◆ CONSIGNE A:
Relevez les trois propositions halakhiques déjà connues que, selon l'article sur les agounot, le Rav Aviges rejette avant de présenter la sienne.
### EXTRAIT DE L'ARTICLE
Rav Aviges et les femmes agounot: ouvertures et limites

Le 26 Novembre, le Rav Ouriel Aviges a donné à Paris une conférence intitulée « le douloureux problème des Agounot ». Le Rav Aviges est un dayan orthodoxe reconnu et on ne peut que saluer la volonté de trouver une réelle solution à un si grave problème. De même, cette conférence dénote avec les voix rabbiniques entendues en France ces dernières années sur le sujet des agounot, défendant généralement l’immobilisme ambiant. Rav Aviges en est conscient et son intervention à Paris n’en n’est que plus salutaire et courageuse. Saluons également les organisateurs de Pol’Ethique pour proposer des conférences de qualité au public juif francophone.

Cependant, la conférence reste à mes yeux insuffisante et partielle. Même en tenant compte du peu de temps accordé au Rav Aviges, il me semble que certains éléments ne pouvaient être passés sous silence. J’espère entendre prochainement la suite des réflexions du rav mais pour le moment, je joins à la vidéo une critique détaillée, qui se veut avant tout constructive.

I) La présentation halakhique du Rav Aviges et ses limites

Le Rav Aviges aborde trois propositions déjà connues dans la littérature halakhique, qu’il rejette tour à tour  avant de nous livrer la sienne : la solution coercitive, le mariage à condition et le divorce à condition. Dans les lignes qui suivent, je ne reviendrai pas sur l’exposé du rav mais uniquement sur les points problématiques ou manquants.

La solution coercitive

Elle consiste à imposer une punition au mari pour l’obliger à donner le guet. Le Rav ne fait pas de différence entre les solutions a posteriori, une fois le mariage consommé, et celles a priori, prises avant le mariage. Ce n’est qu’après plusieurs minutes qu’il mentionne brièvement cette distinction, sans vraiment rentrer dans les détails, alors qu’il s’agit d’une distinction cruciale et largement débattue dans la littérature halakhique historique et contemporaine.

Sans surprise, ce manque de distinction le pousse à émettre des doutes quant à la légitimité des accords prénuptiaux (pour plus de détails sur ces accords, voir cet article). Nul n’est fait mention de la large légitimité dont jouissent aujourd’hui les accords prénuptiaux au sein d’une bonne partie du monde orthodoxe. Cette légitimité provient évidemment d’un long débat halakhique dont ne parle à aucun instant le Rav Aviges. À l’écouter, les accords prénuptiaux pourraient entrainer une invalidation du guet et donc des cas graves de mamzerout.

En pratique, de toutes les solutions invoquées par le Rav Aviges (la sienne inclue), les accords prénuptiaux sont les seuls à être entrés dans le consensus orthodoxe. Ils sont obligatoires au sein du plus grand beit din orthodoxe au monde, le Rabbinical Council of America, et acceptés par le Rabbinat israélien. Cette acceptation est le fruit d’un profond travail halakhique en amont, qui ne trouve aucun écho sérieux chez le Rav Aviges.

On a donc l’impression que l’exposé du Rav Aviges est purement théorique, alors qu’il souligne lui-même l’extrême importance de l’acceptation pratique d’une ou l’autre de ces solutions par le monde rabbinique.
######
### LIGNES FOURNIES
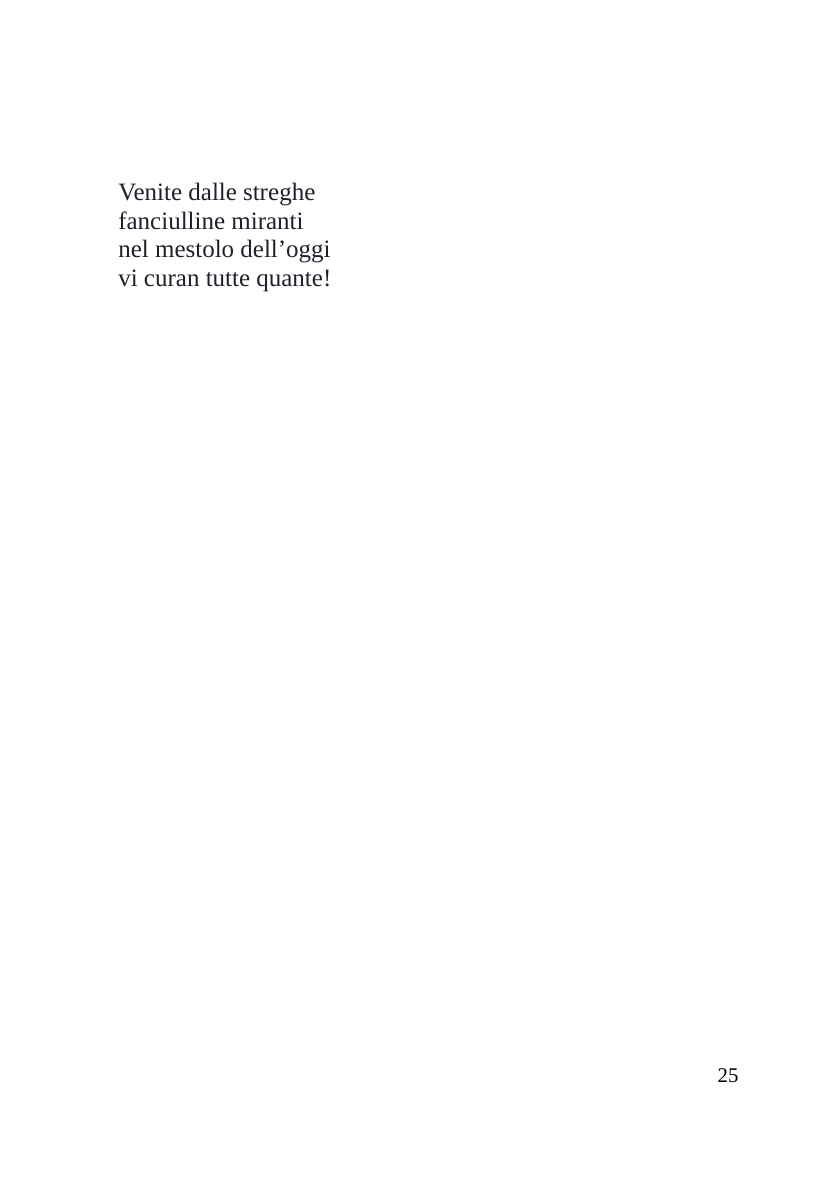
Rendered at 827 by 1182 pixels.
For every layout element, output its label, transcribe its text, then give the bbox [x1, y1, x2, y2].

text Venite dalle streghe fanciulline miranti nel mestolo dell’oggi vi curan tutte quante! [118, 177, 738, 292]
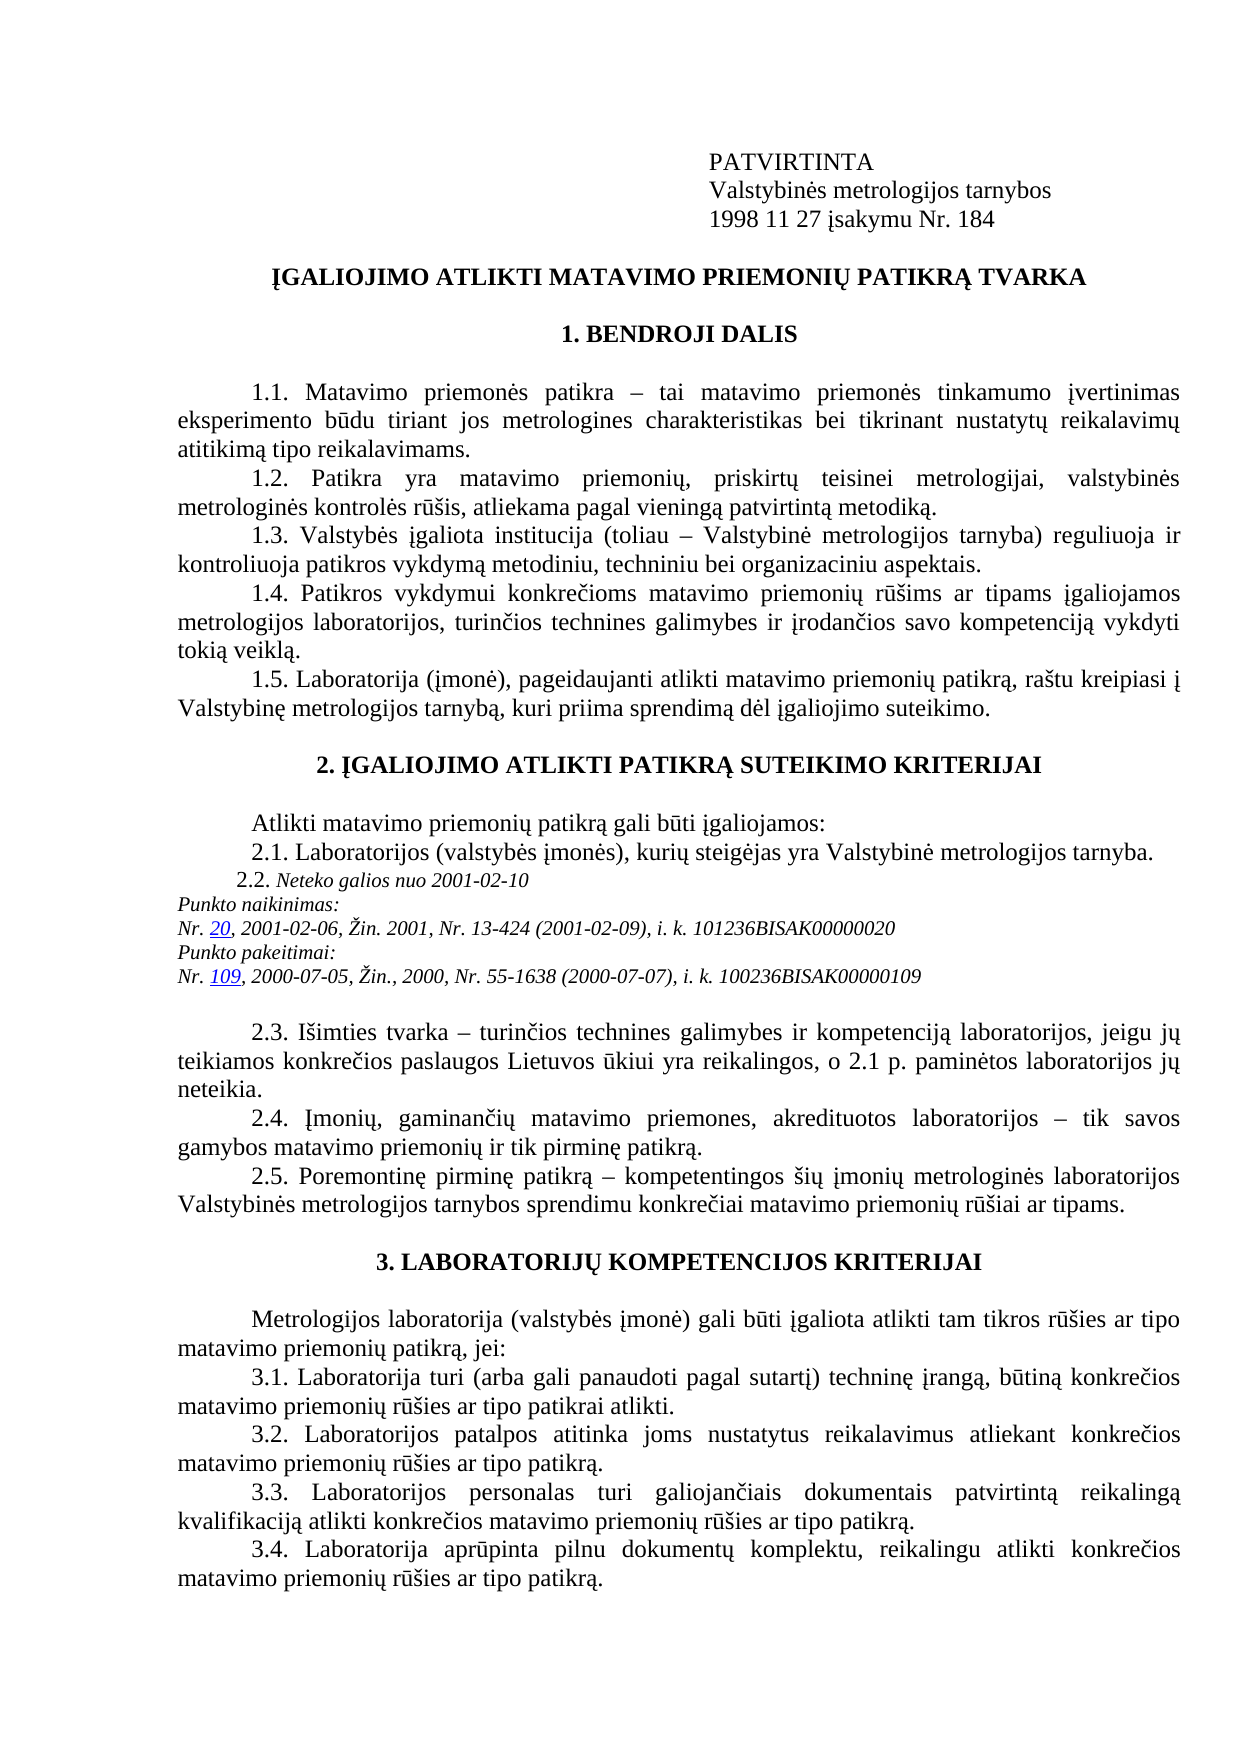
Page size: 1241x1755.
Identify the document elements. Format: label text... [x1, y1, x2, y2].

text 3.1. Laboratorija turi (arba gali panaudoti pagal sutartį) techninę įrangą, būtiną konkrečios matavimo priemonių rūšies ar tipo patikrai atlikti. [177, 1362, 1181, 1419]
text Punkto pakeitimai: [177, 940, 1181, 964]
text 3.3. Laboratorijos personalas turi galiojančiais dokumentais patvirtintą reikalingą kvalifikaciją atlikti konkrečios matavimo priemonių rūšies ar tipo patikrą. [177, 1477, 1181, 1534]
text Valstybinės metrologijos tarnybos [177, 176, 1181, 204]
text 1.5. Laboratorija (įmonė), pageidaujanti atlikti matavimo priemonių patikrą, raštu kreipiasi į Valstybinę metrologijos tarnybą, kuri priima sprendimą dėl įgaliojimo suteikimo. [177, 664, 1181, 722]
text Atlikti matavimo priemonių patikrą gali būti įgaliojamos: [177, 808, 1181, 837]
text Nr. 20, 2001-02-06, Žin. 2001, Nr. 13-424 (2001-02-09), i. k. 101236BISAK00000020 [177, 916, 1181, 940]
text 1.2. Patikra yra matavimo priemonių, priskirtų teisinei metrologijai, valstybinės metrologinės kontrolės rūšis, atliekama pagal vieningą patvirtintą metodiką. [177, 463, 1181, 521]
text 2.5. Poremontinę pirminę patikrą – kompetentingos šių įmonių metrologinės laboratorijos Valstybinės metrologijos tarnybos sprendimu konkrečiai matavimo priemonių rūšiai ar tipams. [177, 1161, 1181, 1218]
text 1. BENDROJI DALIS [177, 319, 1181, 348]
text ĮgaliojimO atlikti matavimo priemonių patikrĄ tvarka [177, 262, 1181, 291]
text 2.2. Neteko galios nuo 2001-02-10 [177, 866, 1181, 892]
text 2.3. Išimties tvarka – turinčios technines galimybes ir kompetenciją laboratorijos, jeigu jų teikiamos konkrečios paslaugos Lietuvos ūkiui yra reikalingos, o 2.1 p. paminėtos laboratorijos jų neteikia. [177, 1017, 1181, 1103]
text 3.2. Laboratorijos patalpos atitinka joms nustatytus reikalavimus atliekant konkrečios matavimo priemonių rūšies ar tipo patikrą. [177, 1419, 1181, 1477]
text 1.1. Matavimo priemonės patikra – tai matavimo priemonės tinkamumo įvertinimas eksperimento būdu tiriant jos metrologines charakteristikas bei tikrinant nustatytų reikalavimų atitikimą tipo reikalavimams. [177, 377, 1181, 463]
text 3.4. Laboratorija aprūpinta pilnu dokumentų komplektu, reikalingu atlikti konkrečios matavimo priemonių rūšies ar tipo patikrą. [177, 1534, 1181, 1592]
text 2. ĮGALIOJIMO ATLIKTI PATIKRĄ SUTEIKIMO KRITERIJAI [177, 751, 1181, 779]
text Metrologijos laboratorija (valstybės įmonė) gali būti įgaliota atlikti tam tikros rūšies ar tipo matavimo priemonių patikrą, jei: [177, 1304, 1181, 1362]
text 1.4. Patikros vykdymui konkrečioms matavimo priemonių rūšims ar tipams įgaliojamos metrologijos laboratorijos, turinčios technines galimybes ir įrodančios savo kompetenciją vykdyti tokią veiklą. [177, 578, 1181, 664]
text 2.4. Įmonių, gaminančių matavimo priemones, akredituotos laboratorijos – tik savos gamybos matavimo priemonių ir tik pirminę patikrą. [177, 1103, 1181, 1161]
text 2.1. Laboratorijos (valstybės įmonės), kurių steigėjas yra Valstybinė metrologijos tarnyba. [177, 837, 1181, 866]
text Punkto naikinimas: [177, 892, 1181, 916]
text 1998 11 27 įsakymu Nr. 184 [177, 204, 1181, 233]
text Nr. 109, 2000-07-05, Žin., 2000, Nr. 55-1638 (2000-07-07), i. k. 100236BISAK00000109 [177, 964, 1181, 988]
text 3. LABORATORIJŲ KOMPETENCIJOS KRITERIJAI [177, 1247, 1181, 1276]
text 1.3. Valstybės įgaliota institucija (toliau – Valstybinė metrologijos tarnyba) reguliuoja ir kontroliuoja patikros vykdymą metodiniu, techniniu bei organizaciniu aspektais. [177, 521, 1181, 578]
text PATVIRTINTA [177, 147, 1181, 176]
######
◆ CONSIGNE B:
Disposez en tableau Markdown les lignes fournies, depuis leur début jusqu'à la ligne contenant « Identify the document » incluse, avec les colonnes N° et Texte. Omettez les lignes vides ainsi que les images.

◆ RÉPONSE A:
- la solution coercitive
- le mariage à condition
- le divorce à condition

◆ RÉPONSE B:
| N° | Texte |
|---|---|
| 1 | Rendered at 827 by 1182 pixels. |
| 2 | For every layout element, output its label, transcribe its text, then give the bbox [x1, y1, x2, y2]. |
| 3 | text Venite dalle streghe fanciulline miranti nel mestolo dell’oggi vi curan tutte quante! [118, 177, 738, 292] |
| 4 | Page size: 1241x1755. |
| 5 | Identify the document elements. Format: label text... [x1, y1, x2, y2]. |